Description of the task:
From the line that contains "list [492, 255, 1461, 953]" to the last line of the data below, transcribe every line exactly. Do not include the pictures.

Records from a data source:
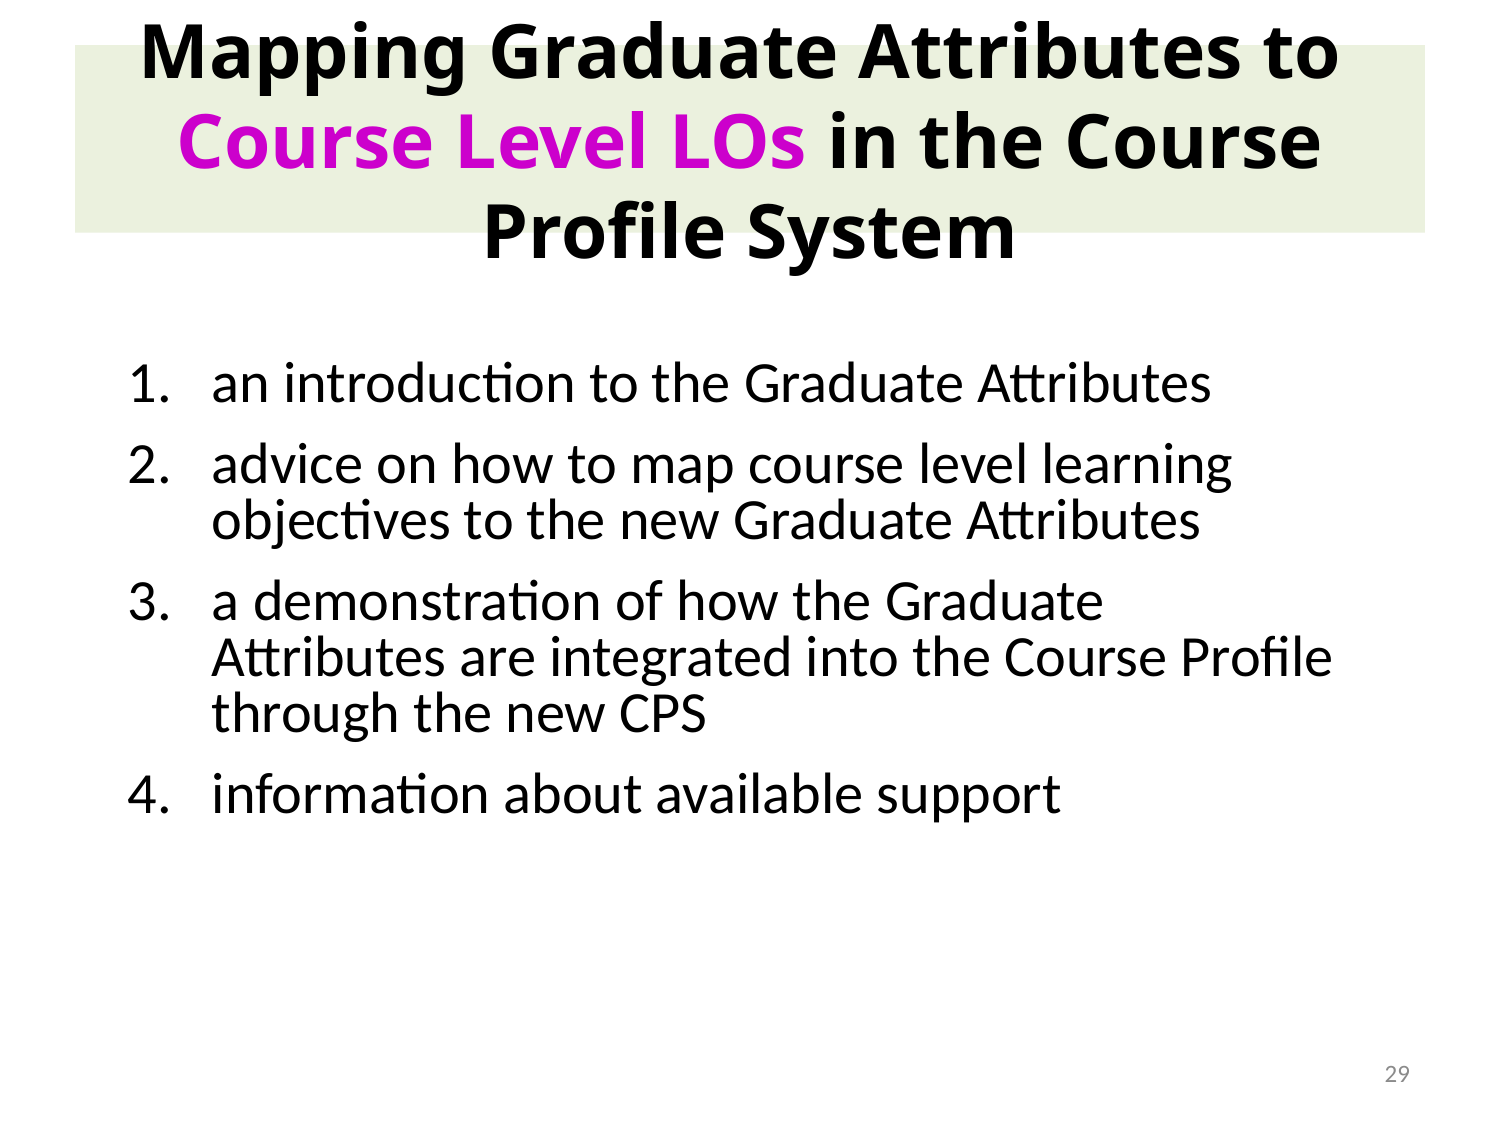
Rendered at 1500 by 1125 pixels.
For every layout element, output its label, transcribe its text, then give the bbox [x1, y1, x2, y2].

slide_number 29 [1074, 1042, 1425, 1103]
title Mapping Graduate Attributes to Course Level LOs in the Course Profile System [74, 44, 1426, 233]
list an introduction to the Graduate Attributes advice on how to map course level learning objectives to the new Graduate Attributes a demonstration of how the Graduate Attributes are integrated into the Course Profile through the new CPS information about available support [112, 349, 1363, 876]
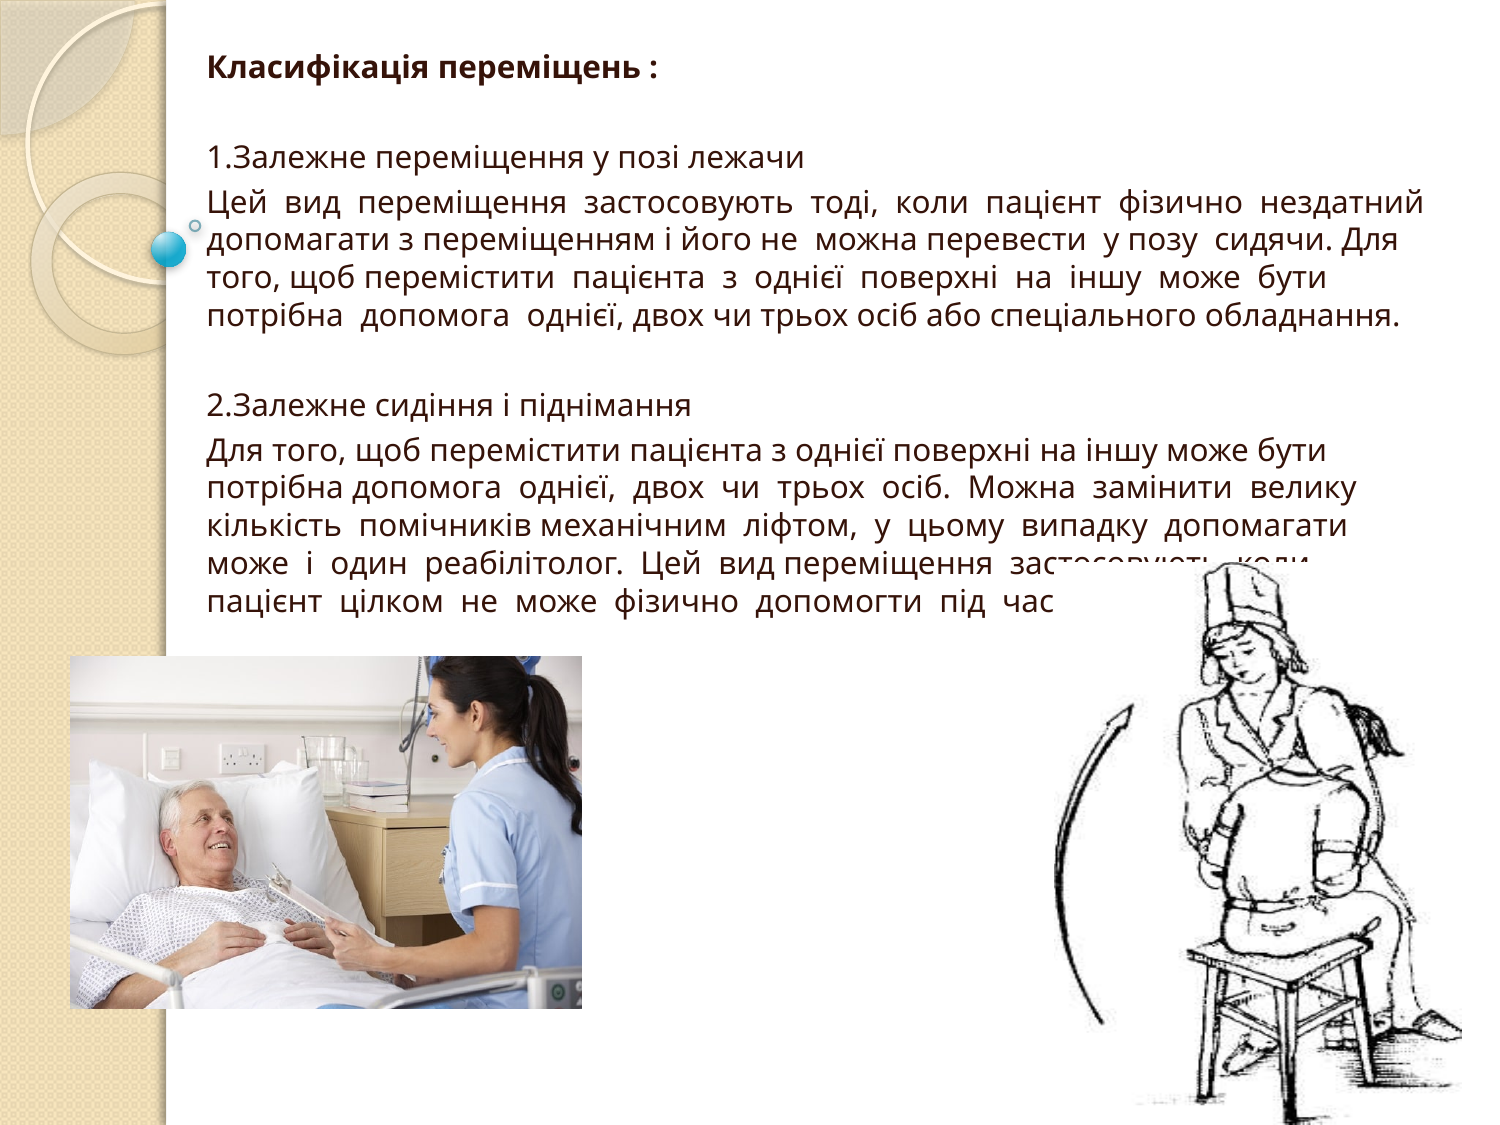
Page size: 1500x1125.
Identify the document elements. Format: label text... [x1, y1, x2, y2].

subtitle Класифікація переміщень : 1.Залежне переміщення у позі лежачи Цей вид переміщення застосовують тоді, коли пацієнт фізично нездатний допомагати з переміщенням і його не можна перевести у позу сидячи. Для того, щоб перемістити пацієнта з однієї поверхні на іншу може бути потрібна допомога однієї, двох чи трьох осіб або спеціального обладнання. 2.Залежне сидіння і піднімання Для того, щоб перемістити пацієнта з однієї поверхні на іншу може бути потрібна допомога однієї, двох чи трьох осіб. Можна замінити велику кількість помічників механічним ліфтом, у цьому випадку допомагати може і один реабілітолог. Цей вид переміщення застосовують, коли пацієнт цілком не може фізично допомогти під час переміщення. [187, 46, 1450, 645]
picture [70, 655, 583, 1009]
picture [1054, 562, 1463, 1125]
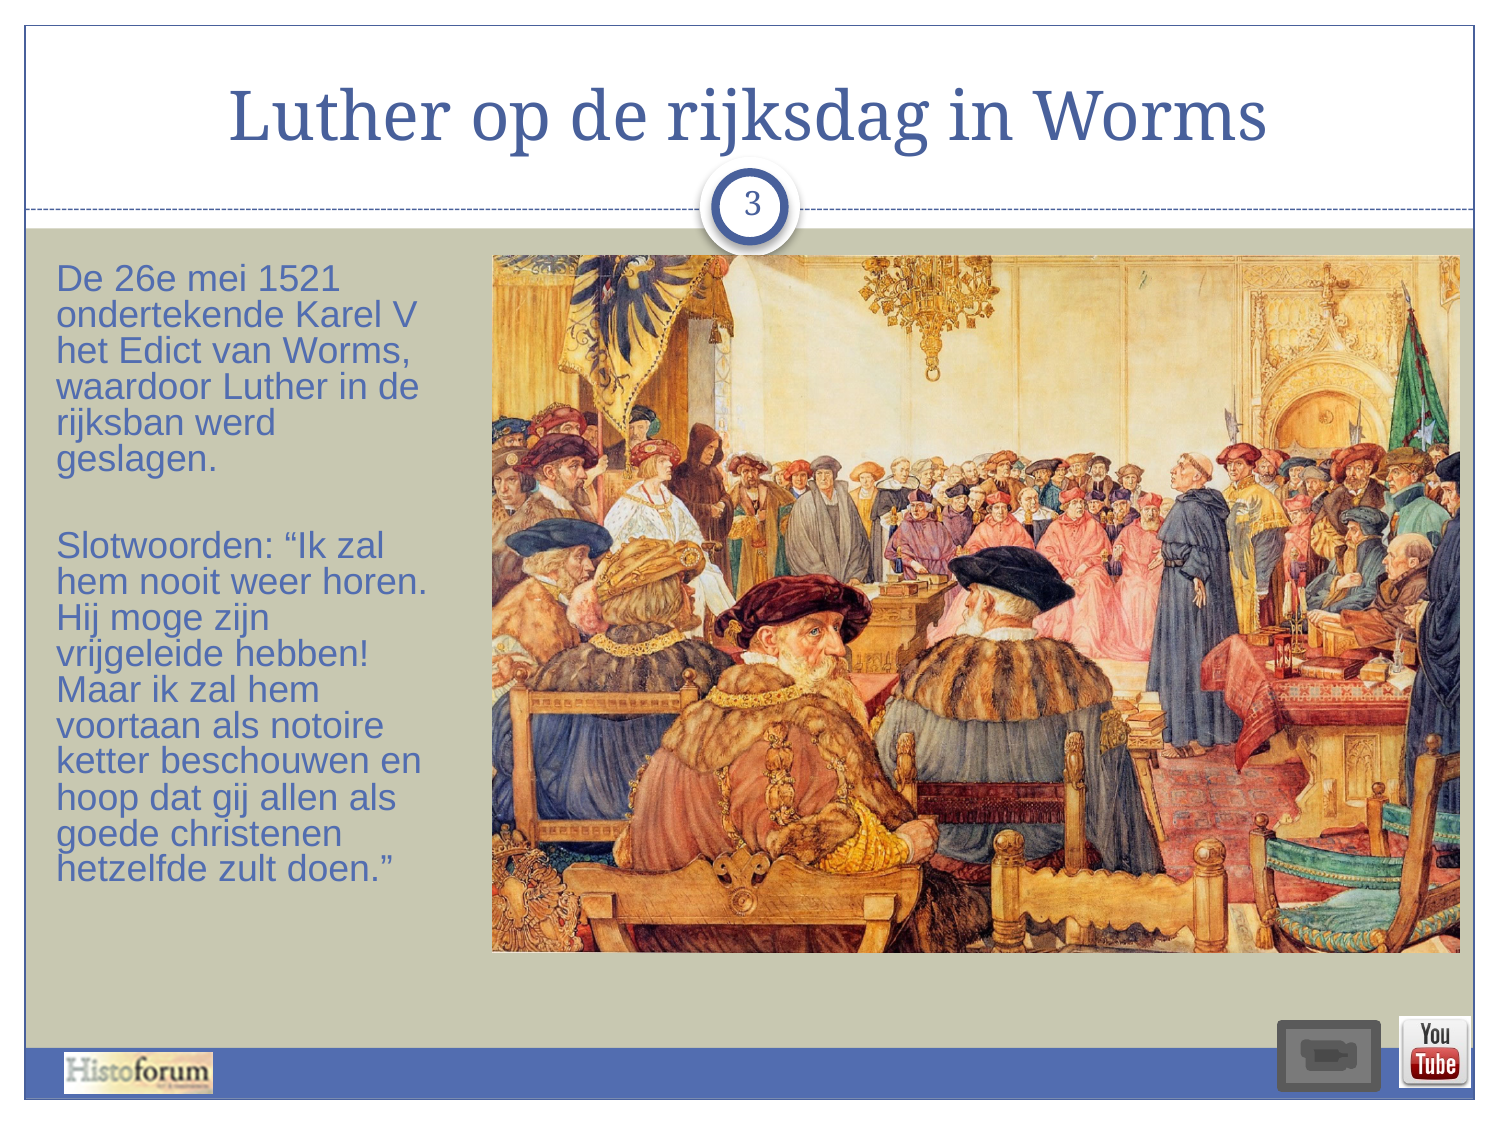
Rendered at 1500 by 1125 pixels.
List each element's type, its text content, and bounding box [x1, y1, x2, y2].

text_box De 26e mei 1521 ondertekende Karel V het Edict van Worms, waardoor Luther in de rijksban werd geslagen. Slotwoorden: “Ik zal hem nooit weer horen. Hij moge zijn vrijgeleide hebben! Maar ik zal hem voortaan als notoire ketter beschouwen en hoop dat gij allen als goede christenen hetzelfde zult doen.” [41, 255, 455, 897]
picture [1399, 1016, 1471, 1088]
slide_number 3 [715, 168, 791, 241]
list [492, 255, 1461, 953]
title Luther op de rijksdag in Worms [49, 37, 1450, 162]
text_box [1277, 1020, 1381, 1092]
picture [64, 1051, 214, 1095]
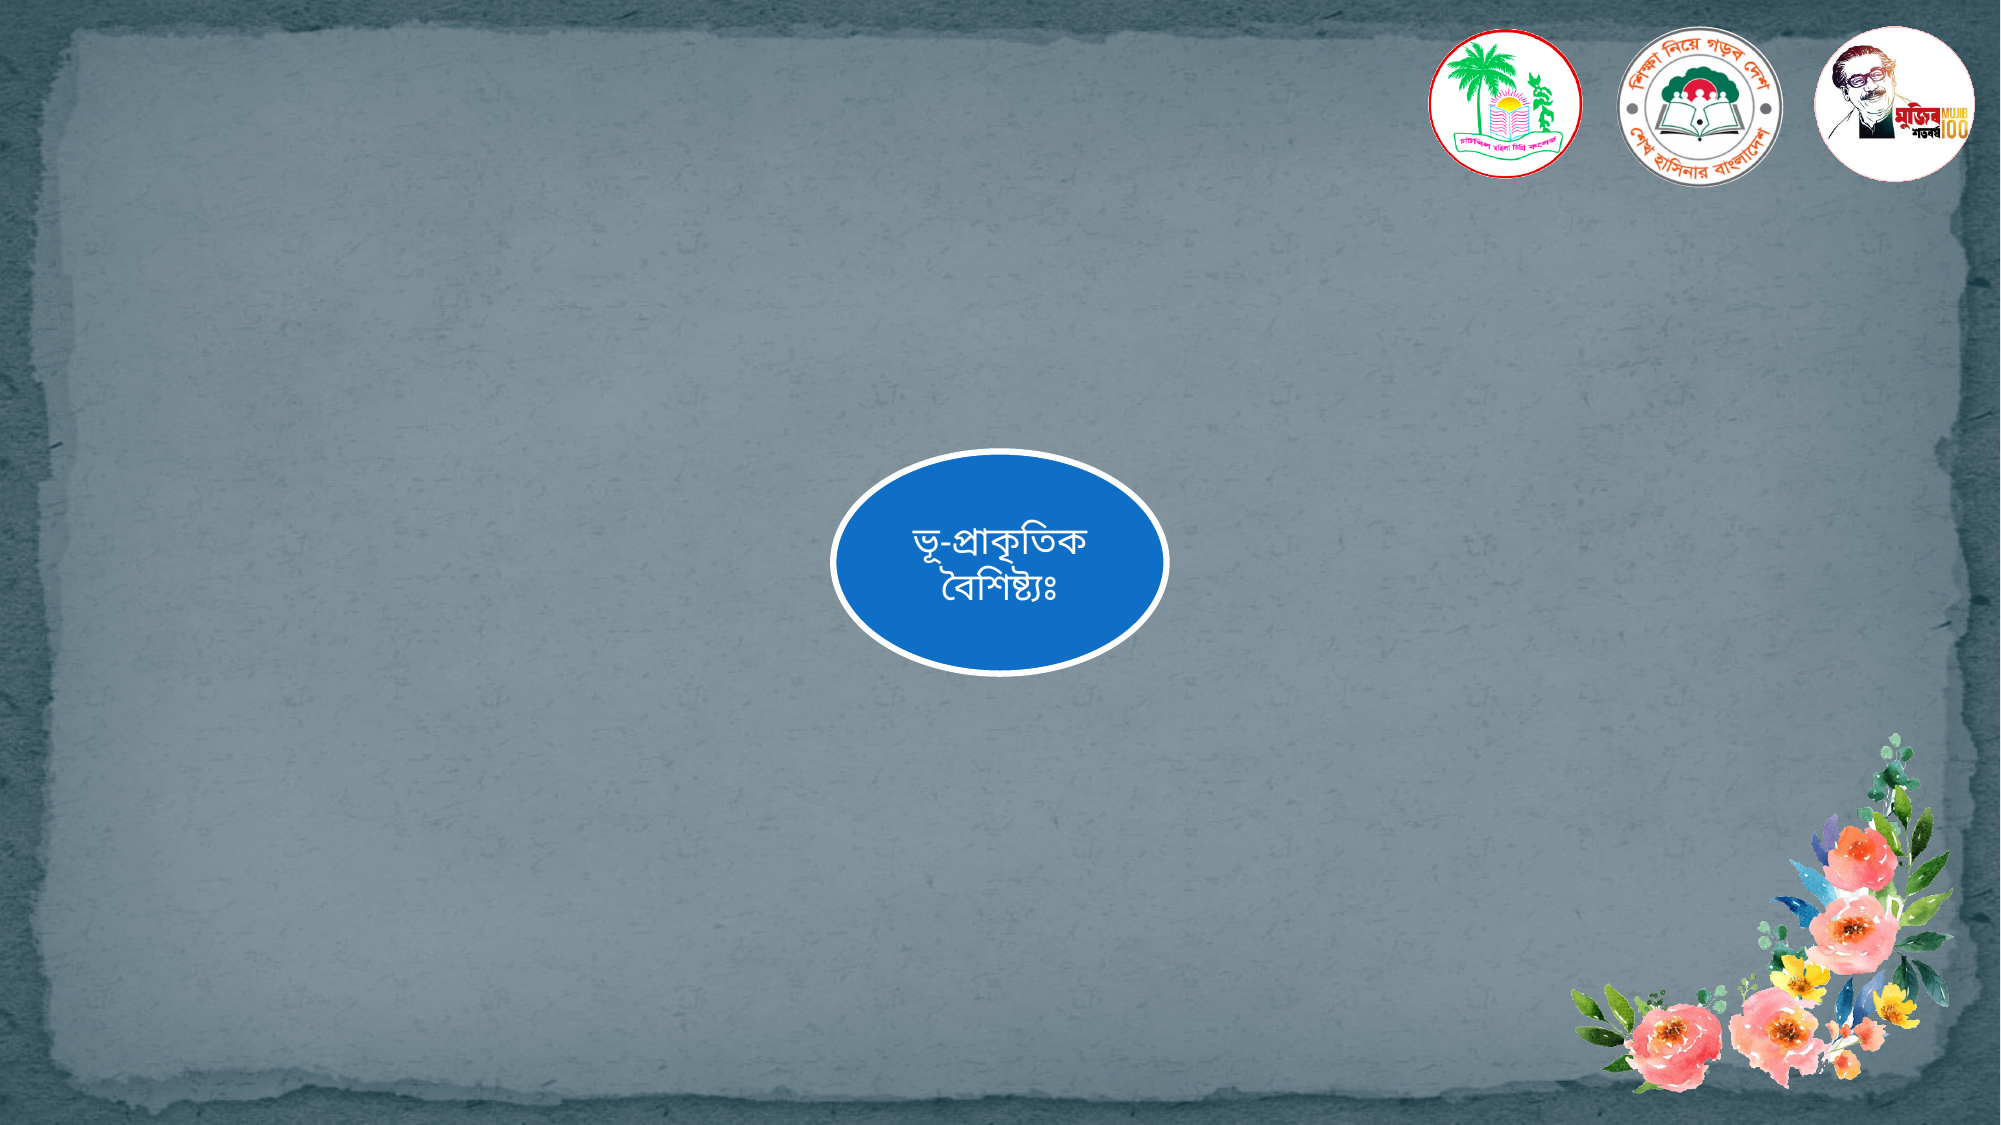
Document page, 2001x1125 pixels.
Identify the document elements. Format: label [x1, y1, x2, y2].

Result:
list [492, 255, 1461, 953]
title Luther op de rijksdag in Worms [49, 37, 1450, 162]
text_box [1277, 1020, 1381, 1092]
picture [64, 1051, 214, 1095]
Document page, 2001x1125 pixels.
Identify the document elements. Format: label [x1, y1, x2, y2].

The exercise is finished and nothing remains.